“While you shut up part of the help, and raised expectations in his breast, that would perhaps result in disappointment,” replied the doctor. “We must wait, my lad, wait. The savages are excited and alarmed, and we must come when their suspicions are at rest.”

“What do you mean?” I said. “Do you mean to go back to-night without him?”

“Not if we can get him away,” he said; “but we must not do anything mad or rash.”

“No, no, of course not,” I said despairingly; “but this is horrible: to be so close to him and yet able to do nothing!”
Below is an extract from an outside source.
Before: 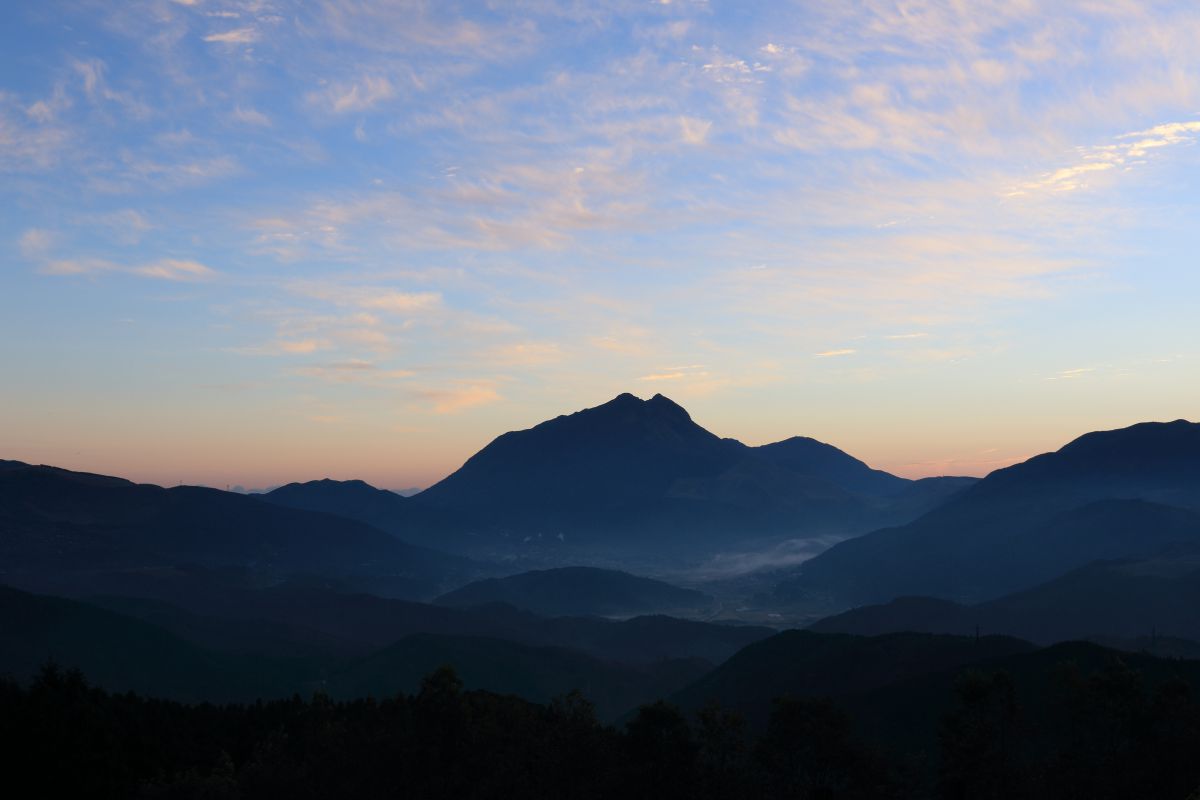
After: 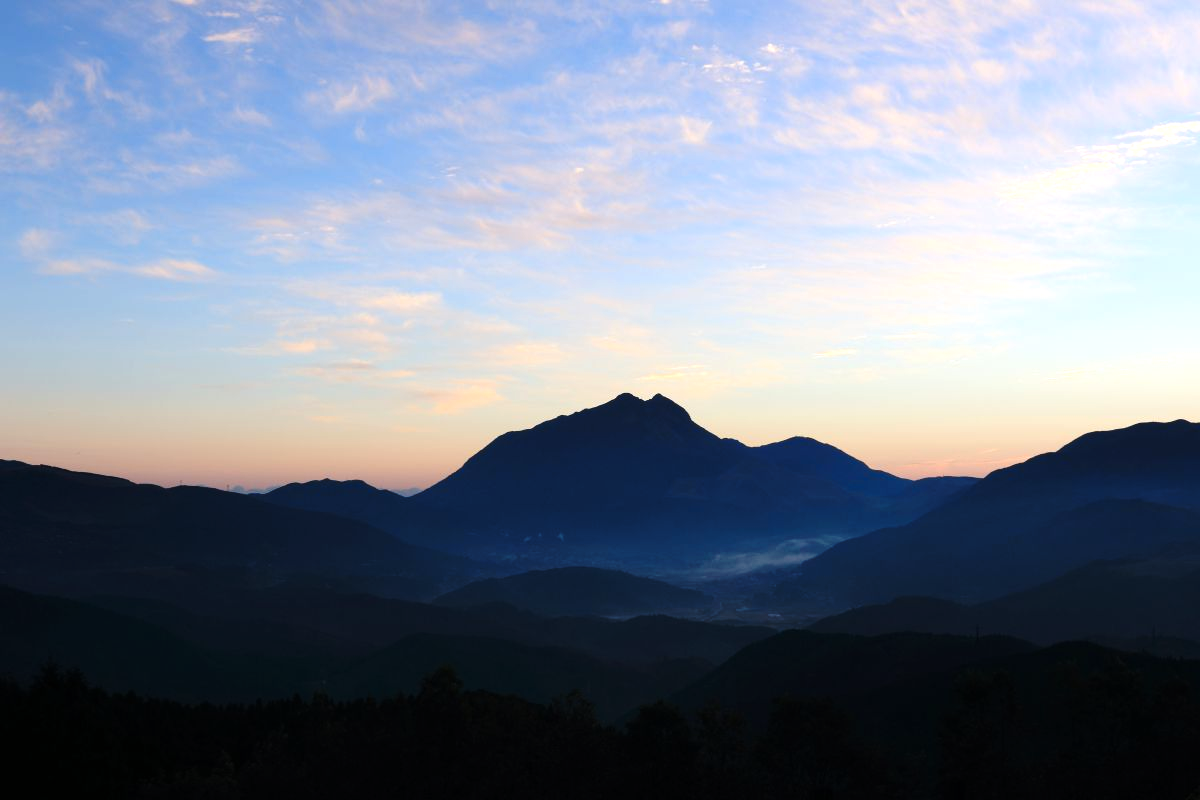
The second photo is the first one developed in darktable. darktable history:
exposure: black level correction 0, exposure 0.5 EV, compensate highlight preservation false
base curve: curves: ch0 [(0, 0) (0.073, 0.04) (0.157, 0.139) (0.492, 0.492) (0.758, 0.758) (1, 1)], preserve colors none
“Be patient, my lad,” he whispered, “and speak lower. We have done wonders. We have come into this unknown wild, and actually have found that the lost man is alive. What is more, we have come, as if led by blind instinct, to the very place where he is a prisoner, and we almost know the hut in which he is confined.”
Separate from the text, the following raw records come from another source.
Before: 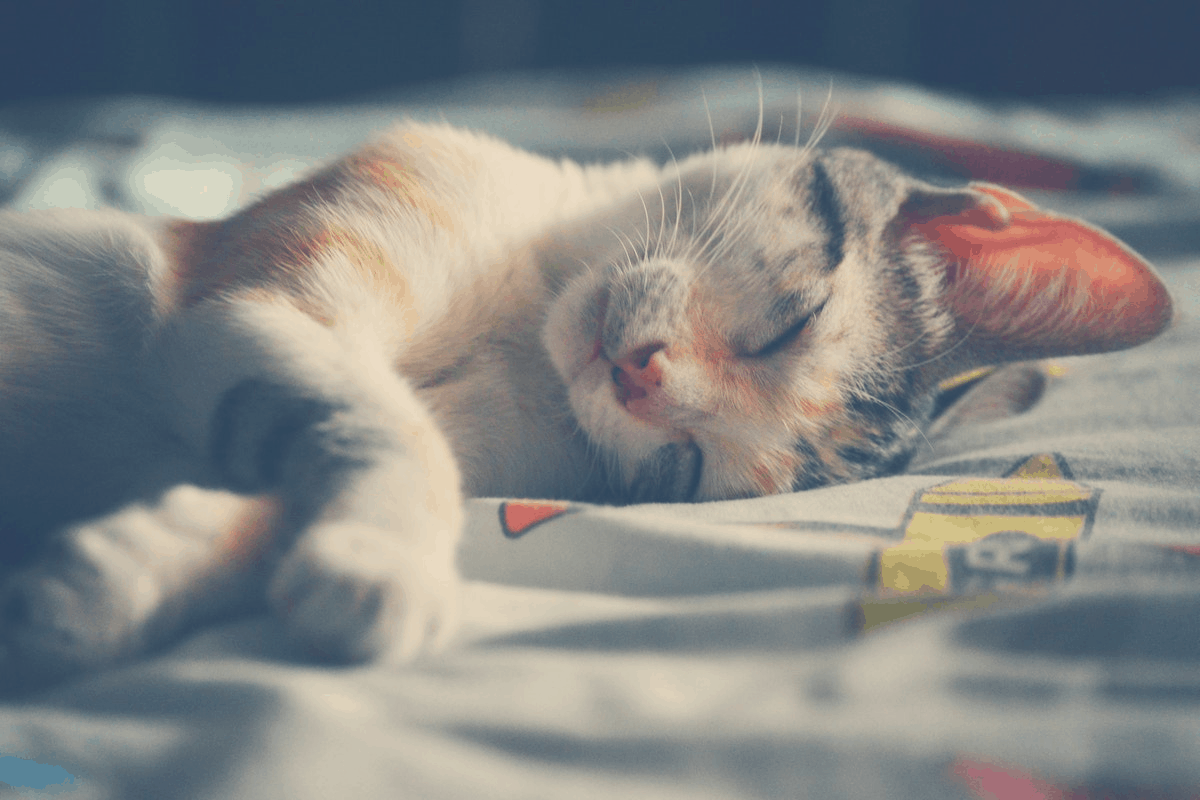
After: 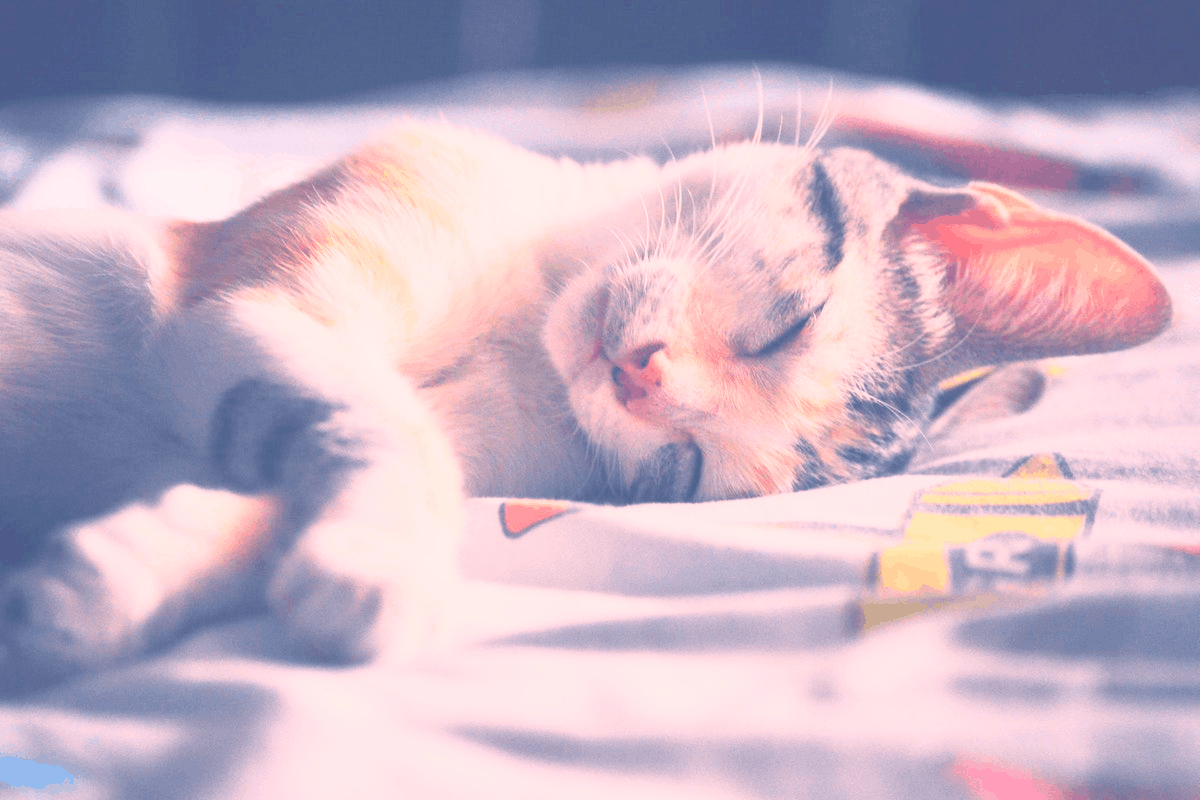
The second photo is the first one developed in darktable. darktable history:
exposure: exposure 0.236 EV, compensate highlight preservation false
white balance: red 1.188, blue 1.11
base curve: curves: ch0 [(0, 0) (0.028, 0.03) (0.121, 0.232) (0.46, 0.748) (0.859, 0.968) (1, 1)]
“Yes, yes. I know all that,” I said; “but it is so hard not to be able to help him now.”

“We are helping him,” said the doctor. “Just think: we have this poor half-dazed fellow to glean some information, and we have a hiding-place near, and—Look out!”
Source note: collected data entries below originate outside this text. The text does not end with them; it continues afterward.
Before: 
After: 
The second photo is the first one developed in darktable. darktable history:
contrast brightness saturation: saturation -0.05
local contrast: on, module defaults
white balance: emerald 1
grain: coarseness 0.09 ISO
I turned my piece in the direction of the danger, for just then a member of our little expedition, who had been perfectly silent so far, uttered a savage growl and a fierce worrying noise.

Simultaneously there was a burst of shouts and cries, with the sound of blows and the rush of feet through the bush.

For the next few minutes there was so much excitement and confusion that I could hardly tell what happened in the darkness. All I knew was that a strong clutch was laid upon my shoulders, and that I was being dragged backwards, when I heard the dull thud of a blow and I was driven to the ground, with a heavy body lying across me.